Sen. Bernie Sanders criticized former Vice President Joe Biden’s approach to health care reform for “sounding like Donald Trump”, according to The New York Times.
“I am disappointed, I have to say, in Joe, who is a friend of mine, really distorting what Medicare for All is about,” said Sanders. “And unfortunately, he is sounding like Donald Trump. He is sounding like the health care industry in that regard.”
Two top-tier Democratic contenders have openly taken aim at each other on the critical battleground of one of the top priorities for Democratic candidates.
During a New Hampshire campaign swing, Biden attacked Sanders’s “Medicare for All” policy as too costly and complex a proposal to implement, saying that would raise taxes on the middle class and eliminate private health insurance.
Sanders fired back, releasing a video in which he accused Biden of “lying” about Medicare for All and joked about how much Americans love their private insurance. He said Biden’s health care approach aligns with “corporate greed.”
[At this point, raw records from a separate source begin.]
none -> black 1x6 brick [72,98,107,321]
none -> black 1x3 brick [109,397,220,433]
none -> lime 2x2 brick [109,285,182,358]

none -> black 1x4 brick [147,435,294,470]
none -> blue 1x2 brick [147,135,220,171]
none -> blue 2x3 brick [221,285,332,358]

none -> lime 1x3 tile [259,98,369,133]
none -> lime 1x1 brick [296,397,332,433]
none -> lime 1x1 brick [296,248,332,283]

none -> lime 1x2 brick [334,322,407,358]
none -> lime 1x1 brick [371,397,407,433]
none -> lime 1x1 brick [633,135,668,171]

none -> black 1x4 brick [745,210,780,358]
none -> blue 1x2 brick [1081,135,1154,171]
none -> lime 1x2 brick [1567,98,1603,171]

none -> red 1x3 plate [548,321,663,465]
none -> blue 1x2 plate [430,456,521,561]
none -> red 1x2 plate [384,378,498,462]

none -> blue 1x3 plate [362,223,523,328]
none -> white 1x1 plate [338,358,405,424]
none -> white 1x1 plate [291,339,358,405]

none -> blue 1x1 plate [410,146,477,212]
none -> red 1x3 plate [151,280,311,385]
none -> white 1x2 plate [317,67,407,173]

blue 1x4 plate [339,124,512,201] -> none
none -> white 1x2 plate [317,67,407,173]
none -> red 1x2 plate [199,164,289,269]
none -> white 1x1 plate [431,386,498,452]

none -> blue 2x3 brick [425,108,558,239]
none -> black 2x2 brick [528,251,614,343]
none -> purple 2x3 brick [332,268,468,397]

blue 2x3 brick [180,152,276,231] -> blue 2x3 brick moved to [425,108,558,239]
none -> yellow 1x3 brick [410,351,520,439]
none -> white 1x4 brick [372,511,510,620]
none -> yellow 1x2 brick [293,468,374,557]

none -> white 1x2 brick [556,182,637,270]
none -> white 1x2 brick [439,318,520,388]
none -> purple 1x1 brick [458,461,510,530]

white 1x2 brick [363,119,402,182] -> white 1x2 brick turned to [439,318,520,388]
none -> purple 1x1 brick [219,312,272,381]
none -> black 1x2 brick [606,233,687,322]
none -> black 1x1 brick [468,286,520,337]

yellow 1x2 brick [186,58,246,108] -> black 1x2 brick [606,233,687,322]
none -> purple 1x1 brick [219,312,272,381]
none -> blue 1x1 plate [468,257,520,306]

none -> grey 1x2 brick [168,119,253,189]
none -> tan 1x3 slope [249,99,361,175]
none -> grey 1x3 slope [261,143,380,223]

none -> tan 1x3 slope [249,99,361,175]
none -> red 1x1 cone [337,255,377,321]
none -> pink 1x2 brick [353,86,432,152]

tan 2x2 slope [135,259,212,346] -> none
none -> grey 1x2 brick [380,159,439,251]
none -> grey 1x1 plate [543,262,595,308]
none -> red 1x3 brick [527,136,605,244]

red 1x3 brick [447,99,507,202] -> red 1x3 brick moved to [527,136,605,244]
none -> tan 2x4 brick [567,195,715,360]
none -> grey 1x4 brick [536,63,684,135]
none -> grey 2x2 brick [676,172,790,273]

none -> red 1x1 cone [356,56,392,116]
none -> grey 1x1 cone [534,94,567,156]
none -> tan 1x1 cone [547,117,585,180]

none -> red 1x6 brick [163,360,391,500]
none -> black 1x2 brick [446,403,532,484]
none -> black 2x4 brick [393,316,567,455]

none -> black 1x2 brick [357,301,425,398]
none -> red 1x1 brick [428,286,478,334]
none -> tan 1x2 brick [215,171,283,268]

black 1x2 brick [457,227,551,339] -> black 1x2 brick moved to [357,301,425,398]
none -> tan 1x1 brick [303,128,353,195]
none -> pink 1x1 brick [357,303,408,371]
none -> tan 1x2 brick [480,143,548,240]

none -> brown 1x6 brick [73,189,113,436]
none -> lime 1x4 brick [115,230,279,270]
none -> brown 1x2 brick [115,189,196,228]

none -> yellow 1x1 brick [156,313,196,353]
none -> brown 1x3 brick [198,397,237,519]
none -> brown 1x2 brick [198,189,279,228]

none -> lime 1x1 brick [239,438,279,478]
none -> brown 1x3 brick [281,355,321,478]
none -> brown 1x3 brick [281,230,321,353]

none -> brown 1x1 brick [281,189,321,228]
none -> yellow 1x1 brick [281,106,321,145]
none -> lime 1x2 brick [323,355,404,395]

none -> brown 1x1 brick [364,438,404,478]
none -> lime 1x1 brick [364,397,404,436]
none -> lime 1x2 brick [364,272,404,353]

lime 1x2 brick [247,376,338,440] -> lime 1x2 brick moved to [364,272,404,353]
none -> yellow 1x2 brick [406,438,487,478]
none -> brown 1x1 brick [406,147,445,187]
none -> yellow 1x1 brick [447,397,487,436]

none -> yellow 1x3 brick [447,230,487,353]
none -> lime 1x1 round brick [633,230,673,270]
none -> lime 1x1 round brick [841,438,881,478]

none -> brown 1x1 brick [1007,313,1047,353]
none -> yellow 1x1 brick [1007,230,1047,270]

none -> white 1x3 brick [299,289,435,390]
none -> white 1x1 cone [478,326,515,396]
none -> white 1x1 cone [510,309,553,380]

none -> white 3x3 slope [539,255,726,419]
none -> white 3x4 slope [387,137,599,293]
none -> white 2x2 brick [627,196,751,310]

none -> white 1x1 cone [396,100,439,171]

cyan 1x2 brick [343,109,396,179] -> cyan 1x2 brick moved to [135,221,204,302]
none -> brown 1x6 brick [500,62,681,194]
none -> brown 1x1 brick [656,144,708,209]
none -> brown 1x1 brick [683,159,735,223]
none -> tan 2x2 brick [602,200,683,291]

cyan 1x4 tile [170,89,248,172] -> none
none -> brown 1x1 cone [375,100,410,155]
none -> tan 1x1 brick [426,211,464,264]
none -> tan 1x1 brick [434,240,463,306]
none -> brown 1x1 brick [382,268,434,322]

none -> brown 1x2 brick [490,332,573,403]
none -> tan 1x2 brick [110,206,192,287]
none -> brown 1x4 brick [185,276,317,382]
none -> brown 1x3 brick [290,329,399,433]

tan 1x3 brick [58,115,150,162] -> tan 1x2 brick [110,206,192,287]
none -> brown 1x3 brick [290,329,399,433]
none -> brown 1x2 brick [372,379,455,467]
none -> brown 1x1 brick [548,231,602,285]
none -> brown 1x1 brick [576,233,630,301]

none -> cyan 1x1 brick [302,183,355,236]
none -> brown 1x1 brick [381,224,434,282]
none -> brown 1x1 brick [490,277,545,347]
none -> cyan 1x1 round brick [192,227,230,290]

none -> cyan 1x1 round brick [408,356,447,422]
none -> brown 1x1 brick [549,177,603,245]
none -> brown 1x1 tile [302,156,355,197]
— Bernie Sanders (@BernieSanders) July 17, 2019
Democratic front-runner Joe Biden on Monday, July 15, unveiled a so-called Affordable Care Act that’s intended to preserve the most popular parts of “Obamacare.” His plan immediately drew fire from Republicans and health care industry lobbyists.
Lauren Crawford Shaver, executive director of the Partnership for America’s Health Care Future told Politico that his plan “would undermine the progress our nation has made and ultimately lead our nation down the path of a one-size-fits-all health care system run by Washington.”
Republicans also attacked Biden’s plan, pointing out the trouble that it would prompt. While some Wall Street analysts were skeptical of Biden’s public option proposal, arguing the plan was flawed.
“We suspect that provision is unlikely to be implemented, as it would allow employers to ‘dump’ the highest cost patients into exchanges,” wrote Raymond James in an investor’s note.
As these attacks are escalating between the top-tier Democratic contenders, opposing visions on health care reform have taken shape and split the Democratic field.